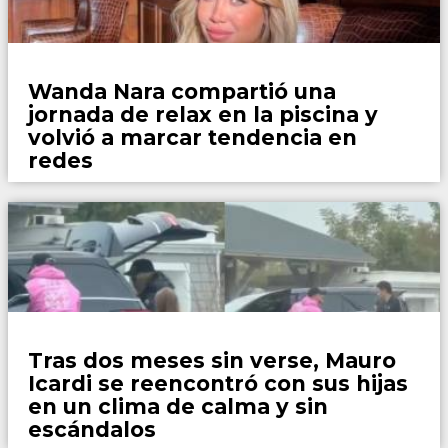
Espectaculos
Wanda Nara compartió una
jornada de relax en la piscina y
volvió a marcar tendencia en
redes
Espectaculos
Tras dos meses sin verse, Mauro
Icardi se reencontró con sus hijas
en un clima de calma y sin
escándalos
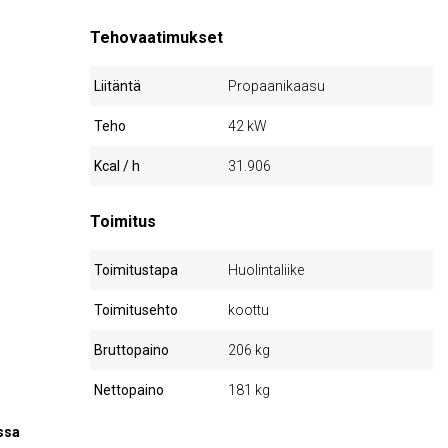
Tehovaatimukset
Liitäntä
Propaanikaasu
Teho
42 kW
Kcal / h
31.906
Toimitus
Toimitustapa
Huolintaliike
Toimitusehto
koottu
Bruttopaino
206 kg
Nettopaino
181 kg
essa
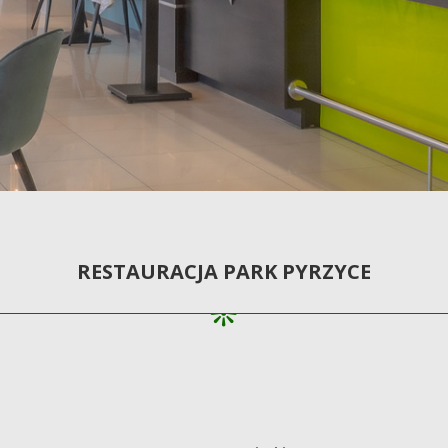
RESTAURACJA PARK PYRZYCE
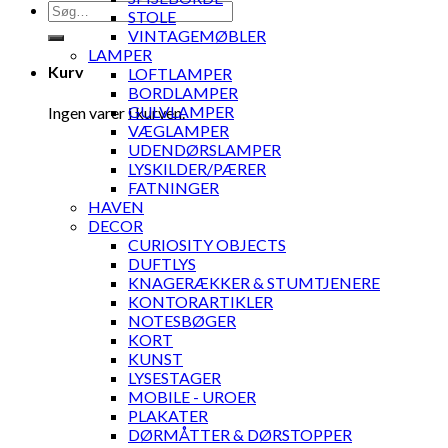
Søg
STOLE
efter:
VINTAGEMØBLER
LAMPER
Kurv
LOFTLAMPER
BORDLAMPER
GULVLAMPER
Ingen varer i kurven.
VÆGLAMPER
UDENDØRSLAMPER
LYSKILDER/PÆRER
FATNINGER
HAVEN
DECOR
CURIOSITY OBJECTS
DUFTLYS
KNAGERÆKKER & STUMTJENERE
KONTORARTIKLER
NOTESBØGER
KORT
KUNST
LYSESTAGER
MOBILE - UROER
PLAKATER
DØRMÅTTER & DØRSTOPPER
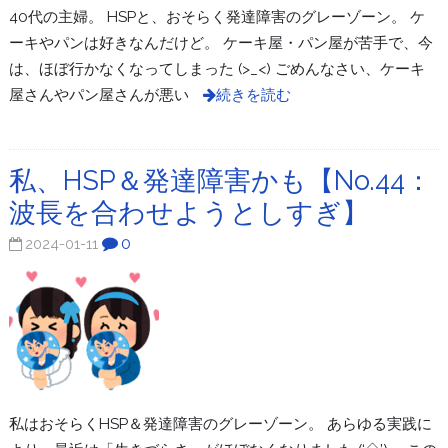
40代の主婦。 HSPと、おそらく発達障害のグレーゾーン。 ケ
ーキやパンは好きなんだけど。 ケーキ屋・パン屋が苦手で、今
は、ほぼ行かなくなってしまった (>_<) ごめんなさい、ケーキ
屋さんやパン屋さんが悪い
続きを読む
私、HSP＆発達障害かも【No.44：
波長を合わせようとしすぎ】
0
2024-01-11
私はおそらくHSP＆発達障害のグレーゾーン。 あらゆる実践に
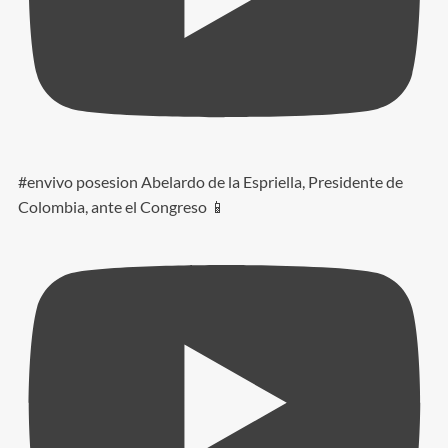
#envivo posesion Abelardo de la Espriella, Presidente de
Colombia, ante el Congreso 📱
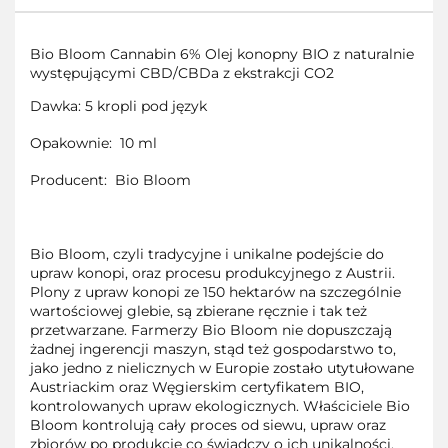
Bio Bloom Cannabin 6% Olej konopny BIO z naturalnie
występującymi CBD/CBDa z ekstrakcji CO2
Dawka: 5 kropli pod język
Opakownie: 10 ml
Producent: Bio Bloom
Bio Bloom, czyli tradycyjne i unikalne podejście do
upraw konopi, oraz procesu produkcyjnego z Austrii.
Plony z upraw konopi ze 150 hektarów na szczególnie
wartościowej glebie, są zbierane ręcznie i tak też
przetwarzane. Farmerzy Bio Bloom nie dopuszczają
żadnej ingerencji maszyn, stąd też gospodarstwo to,
jako jedno z nielicznych w Europie zostało utytułowane
Austriackim oraz Węgierskim certyfikatem BIO,
kontrolowanych upraw ekologicznych. Właściciele Bio
Bloom kontrolują cały proces od siewu, upraw oraz
zbiorów po produkcję co świadczy o ich unikalności,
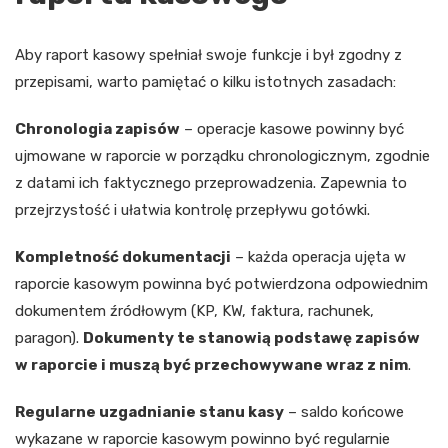
Aby raport kasowy spełniał swoje funkcje i był zgodny z
przepisami, warto pamiętać o kilku istotnych zasadach:
Chronologia zapisów
– operacje kasowe powinny być
ujmowane w raporcie w porządku chronologicznym, zgodnie
z datami ich faktycznego przeprowadzenia. Zapewnia to
przejrzystość i ułatwia kontrolę przepływu gotówki.
Kompletność dokumentacji
– każda operacja ujęta w
raporcie kasowym powinna być potwierdzona odpowiednim
dokumentem źródłowym (KP, KW, faktura, rachunek,
paragon).
Dokumenty te stanowią podstawę zapisów
w raporcie i muszą być przechowywane wraz z nim
.
Regularne uzgadnianie stanu kasy
– saldo końcowe
wykazane w raporcie kasowym powinno być regularnie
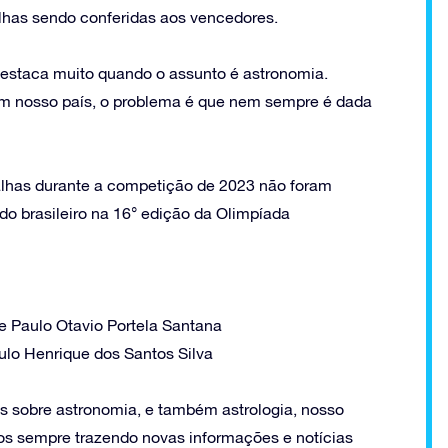
lhas sendo conferidas aos vencedores.
destaca muito quando o assunto é astronomia.
em nosso país, o problema é que nem sempre é dada
lhas durante a competição de 2023 não foram
do brasileiro na 16° edição da Olimpíada
e Paulo Otavio Portela Santana
ulo Henrique dos Santos Silva
es sobre astronomia, e também astrologia, nosso
mos sempre trazendo novas informações e notícias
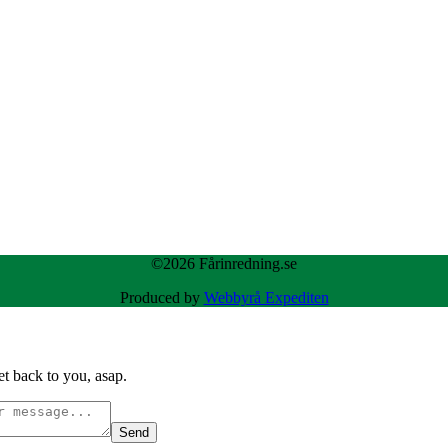
©2026 Fårinredning.se
Produced by
Webbyrå Expediten
t back to you, asap.
Send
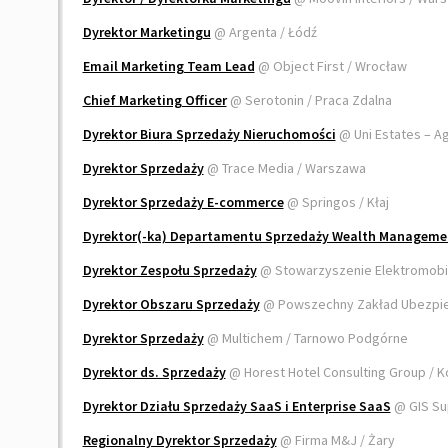
Dyrektor Marketingu
@ Argenta / Łódź
Email Marketing Team Lead
@ Object First / Wrocław
Chief Marketing Officer
@ Serotonin / Praca Zdalna
Dyrektor Biura Sprzedaży Nieruchomości
@ Uni Estates – A
Dyrektor Sprzedaży
@ Trace Media / Warszawa
Dyrektor Sprzedaży E-commerce
@ Springos / Kłaj
Dyrektor(-ka) Departamentu Sprzedaży Wealth Manageme
Dyrektor Zespołu Sprzedaży
@ Stowarzyszenie Elektromobil
Dyrektor Obszaru Sprzedaży
@ Powszechny Zakład Ubezpiec
Dyrektor Sprzedaży
@ Multichem / Tarnowo Podgórne
Dyrektor ds. Sprzedaży
@ Horest Hotel Consulting Group / 
Dyrektor Działu Sprzedaży SaaS i Enterprise SaaS
@ GIS Su
Regionalny Dyrektor Sprzedaży
@ Firma M&J / Żary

# # #

◆ ASSIGNMENT
All entries are to be duplicated exactly, with the pictures left out.

◆ EXERCISE SOLUTION
Espectaculos
Wanda Nara compartió una
jornada de relax en la piscina y
volvió a marcar tendencia en
redes
Espectaculos
Tras dos meses sin verse, Mauro
Icardi se reencontró con sus hijas
en un clima de calma y sin
escándalos
Tehovaatimukset
Liitäntä
Propaanikaasu
Teho
42 kW
Kcal / h
31.906
Toimitus
Toimitustapa
Huolintaliike
Toimitusehto
koottu
Bruttopaino
206 kg
Nettopaino
181 kg
essa
RESTAURACJA PARK PYRZYCE
Søg
STOLE
efter:
VINTAGEMØBLER
LAMPER
Kurv
LOFTLAMPER
BORDLAMPER
GULVLAMPER
Ingen varer i kurven.
VÆGLAMPER
UDENDØRSLAMPER
LYSKILDER/PÆRER
FATNINGER
HAVEN
DECOR
CURIOSITY OBJECTS
DUFTLYS
KNAGERÆKKER & STUMTJENERE
KONTORARTIKLER
NOTESBØGER
KORT
KUNST
LYSESTAGER
MOBILE - UROER
PLAKATER
DØRMÅTTER & DØRSTOPPER
40代の主婦。 HSPと、おそらく発達障害のグレーゾーン。 ケ
ーキやパンは好きなんだけど。 ケーキ屋・パン屋が苦手で、今
は、ほぼ行かなくなってしまった (>_<) ごめんなさい、ケーキ
屋さんやパン屋さんが悪い
続きを読む
私、HSP＆発達障害かも【No.44：
波長を合わせようとしすぎ】
0
2024-01-11
私はおそらくHSP＆発達障害のグレーゾーン。 あらゆる実践に
#envivo posesion Abelardo de la Espriella, Presidente de
Colombia, ante el Congreso 📱
Bio Bloom Cannabin 6% Olej konopny BIO z naturalnie
występującymi CBD/CBDa z ekstrakcji CO2
Dawka: 5 kropli pod język
Opakownie: 10 ml
Producent: Bio Bloom
Bio Bloom, czyli tradycyjne i unikalne podejście do
upraw konopi, oraz procesu produkcyjnego z Austrii.
Plony z upraw konopi ze 150 hektarów na szczególnie
wartościowej glebie, są zbierane ręcznie i tak też
przetwarzane. Farmerzy Bio Bloom nie dopuszczają
żadnej ingerencji maszyn, stąd też gospodarstwo to,
jako jedno z nielicznych w Europie zostało utytułowane
Austriackim oraz Węgierskim certyfikatem BIO,
kontrolowanych upraw ekologicznych. Właściciele Bio
Bloom kontrolują cały proces od siewu, upraw oraz
zbiorów po produkcję co świadczy o ich unikalności,
Aby raport kasowy spełniał swoje funkcje i był zgodny z
przepisami, warto pamiętać o kilku istotnych zasadach:
Chronologia zapisów
– operacje kasowe powinny być
ujmowane w raporcie w porządku chronologicznym, zgodnie
z datami ich faktycznego przeprowadzenia. Zapewnia to
przejrzystość i ułatwia kontrolę przepływu gotówki.
Kompletność dokumentacji
– każda operacja ujęta w
raporcie kasowym powinna być potwierdzona odpowiednim
dokumentem źródłowym (KP, KW, faktura, rachunek,
paragon).
Dokumenty te stanowią podstawę zapisów
w raporcie i muszą być przechowywane wraz z nim
.
Regularne uzgadnianie stanu kasy
– saldo końcowe
wykazane w raporcie kasowym powinno być regularnie
lhas sendo conferidas aos vencedores.
destaca muito quando o assunto é astronomia.
em nosso país, o problema é que nem sempre é dada
lhas durante a competição de 2023 não foram
do brasileiro na 16° edição da Olimpíada
e Paulo Otavio Portela Santana
ulo Henrique dos Santos Silva
es sobre astronomia, e também astrologia, nosso
mos sempre trazendo novas informações e notícias
©2026 Fårinredning.se
Produced by
Webbyrå Expediten
t back to you, asap.
Send
Dyrektor Marketingu
@ Argenta / Łódź
Email Marketing Team Lead
@ Object First / Wrocław
Chief Marketing Officer
@ Serotonin / Praca Zdalna
Dyrektor Biura Sprzedaży Nieruchomości
@ Uni Estates – A
Dyrektor Sprzedaży
@ Trace Media / Warszawa
Dyrektor Sprzedaży E-commerce
@ Springos / Kłaj
Dyrektor(-ka) Departamentu Sprzedaży Wealth Manageme
Dyrektor Zespołu Sprzedaży
@ Stowarzyszenie Elektromobil
Dyrektor Obszaru Sprzedaży
@ Powszechny Zakład Ubezpiec
Dyrektor Sprzedaży
@ Multichem / Tarnowo Podgórne
Dyrektor ds. Sprzedaży
@ Horest Hotel Consulting Group / 
Dyrektor Działu Sprzedaży SaaS i Enterprise SaaS
@ GIS Su
Regionalny Dyrektor Sprzedaży
@ Firma M&J / Żary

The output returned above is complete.